Problem to solve
Throughout the listing below, show every line in which "down" occurs.

Given records
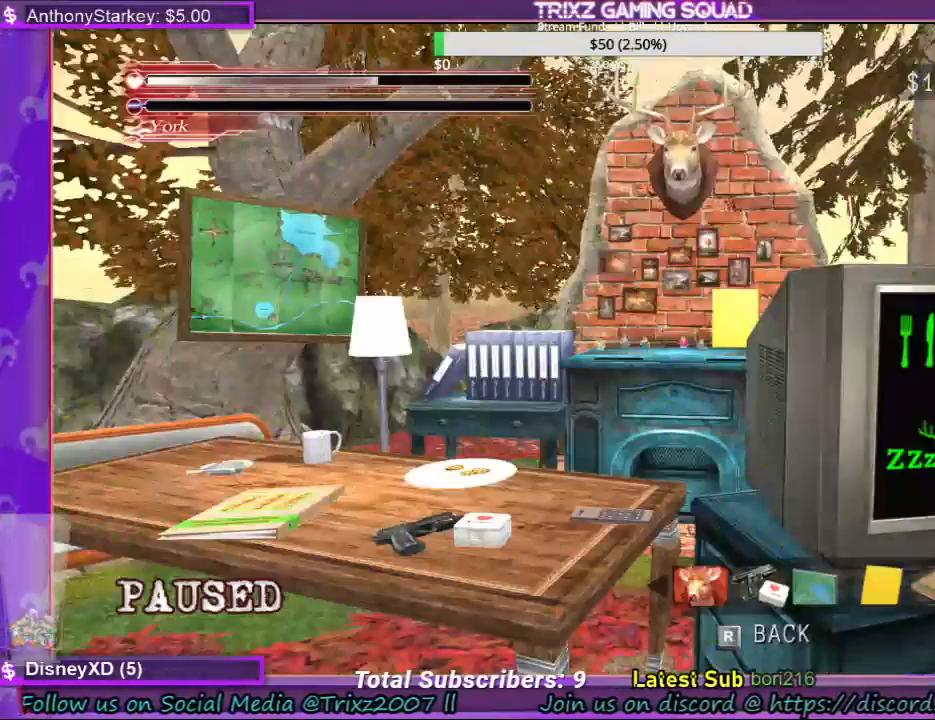
{"keys": [], "mouse": [], "events": []}
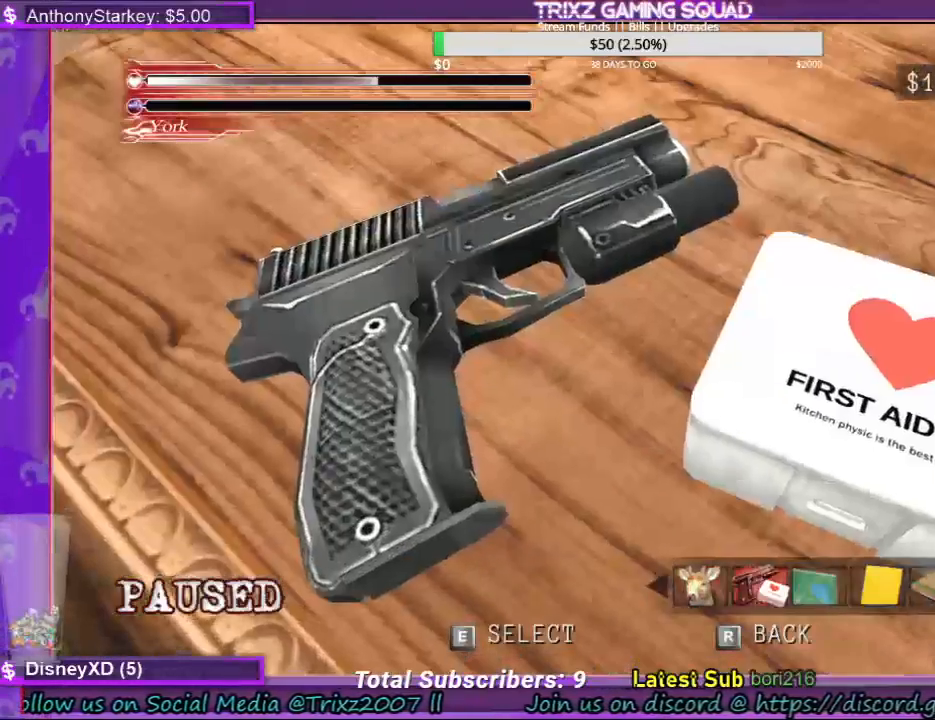
{"keys": [], "mouse": [], "events": [[34, "e", "down"], [100, "e", "up"]]}
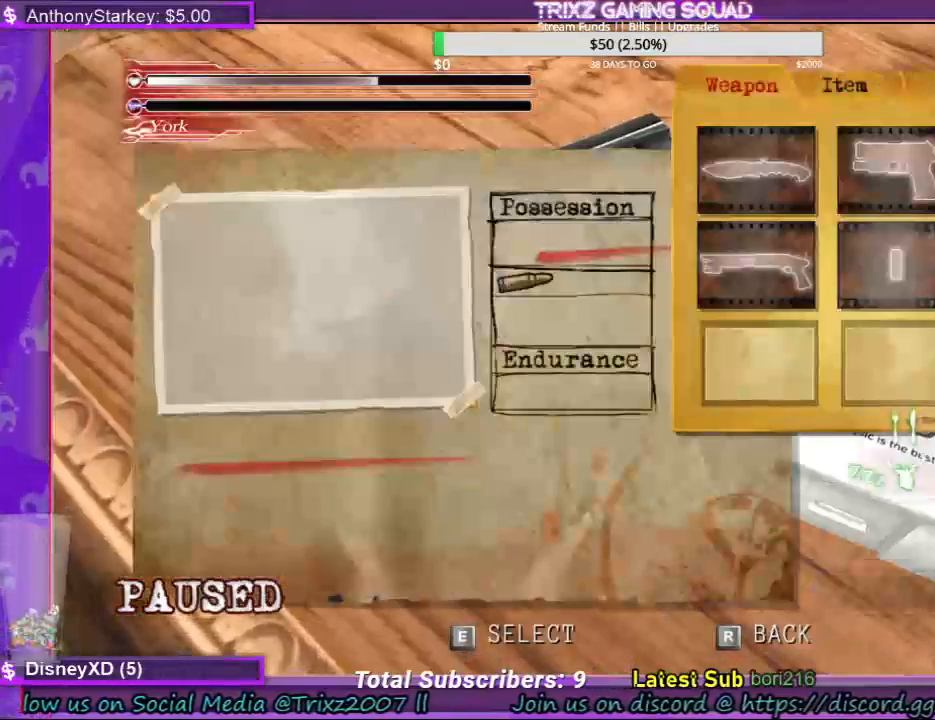
{"keys": ["e"], "mouse": [], "events": [[100, "e", "down"], [200, "e", "up"], [500, "e", "down"]]}
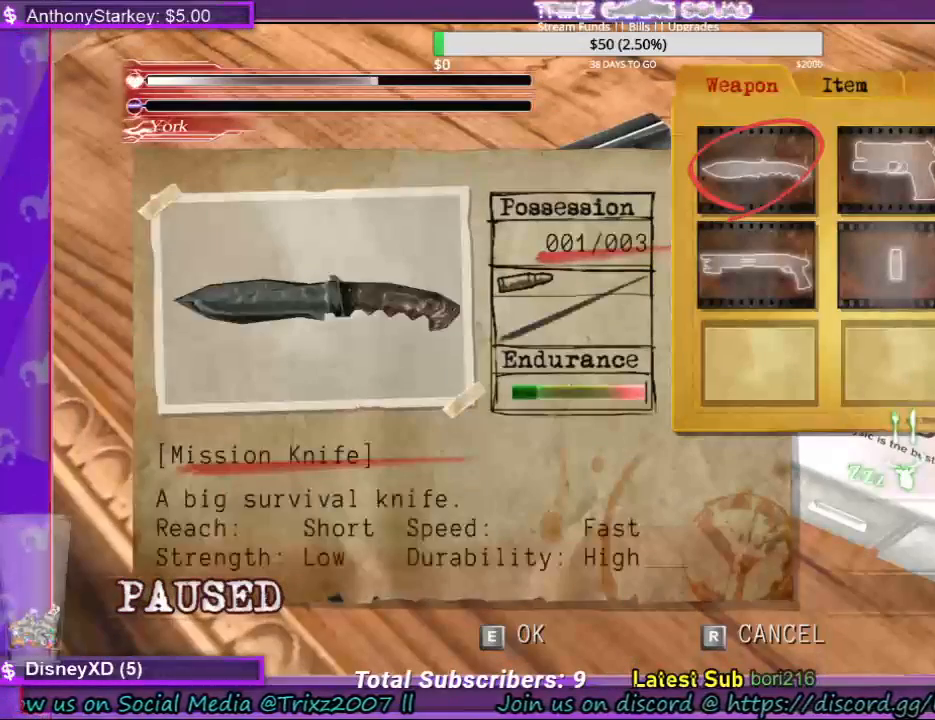
{"keys": [], "mouse": [], "events": [[134, "e", "up"], [334, "e", "down"], [467, "e", "up"]]}
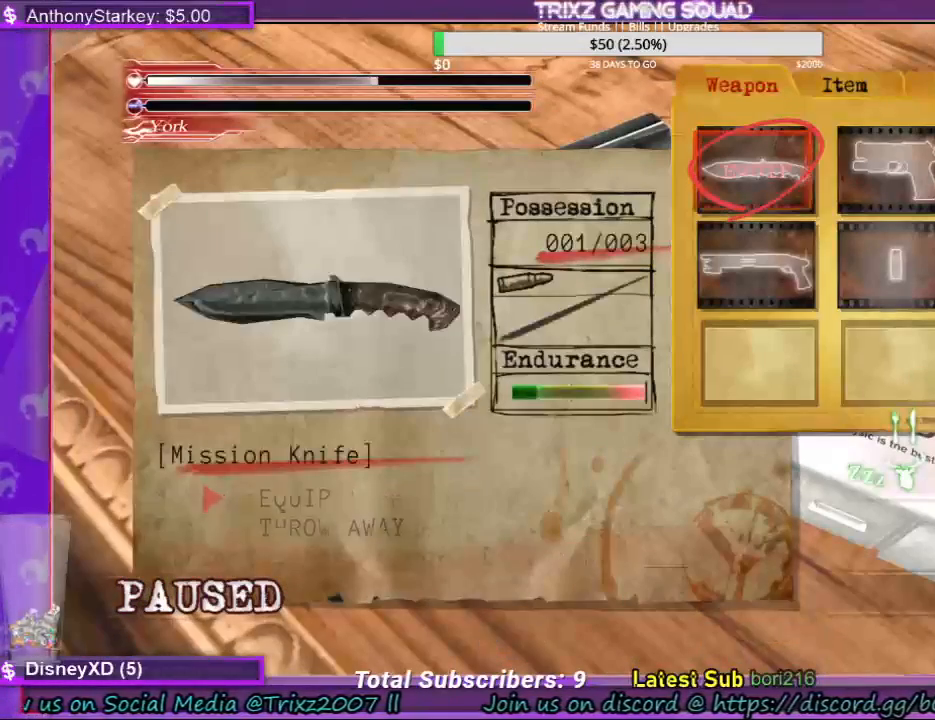
{"keys": [], "mouse": [], "events": [[434, "r", "down"], [500, "r", "up"]]}
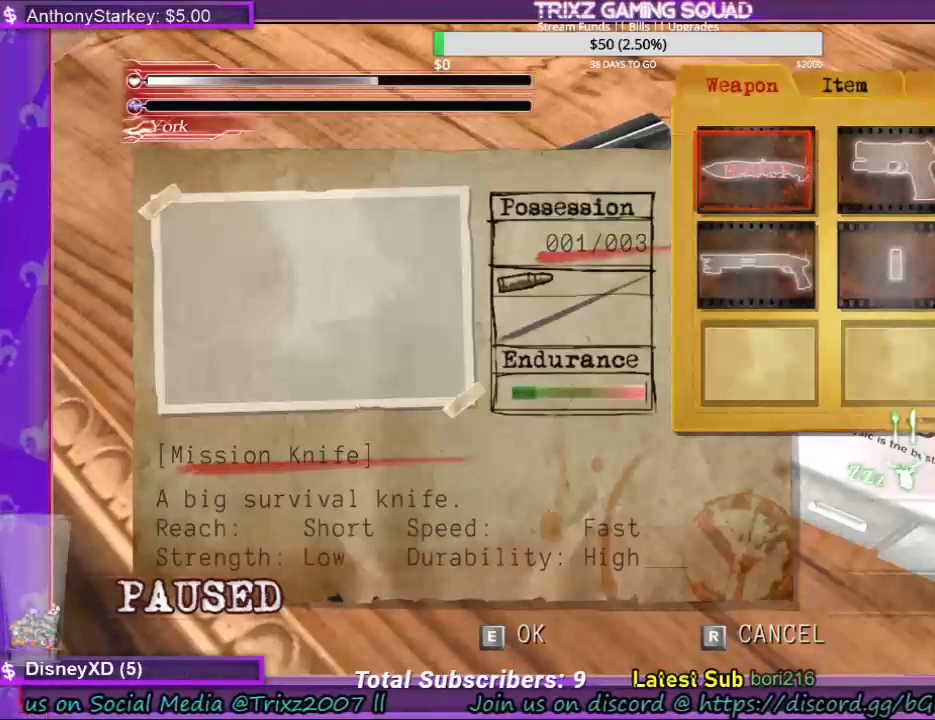
{"keys": ["r"], "mouse": [], "events": [[234, "r", "down"], [300, "r", "up"], [367, "r", "down"], [434, "r", "up"], [500, "r", "down"]]}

Response
{"keys": [], "mouse": [], "events": [[34, "e", "down"], [100, "e", "up"]]}
{"keys": ["e"], "mouse": [], "events": [[100, "e", "down"], [200, "e", "up"], [500, "e", "down"]]}
{"keys": [], "mouse": [], "events": [[134, "e", "up"], [334, "e", "down"], [467, "e", "up"]]}
{"keys": [], "mouse": [], "events": [[434, "r", "down"], [500, "r", "up"]]}
{"keys": ["r"], "mouse": [], "events": [[234, "r", "down"], [300, "r", "up"], [367, "r", "down"], [434, "r", "up"], [500, "r", "down"]]}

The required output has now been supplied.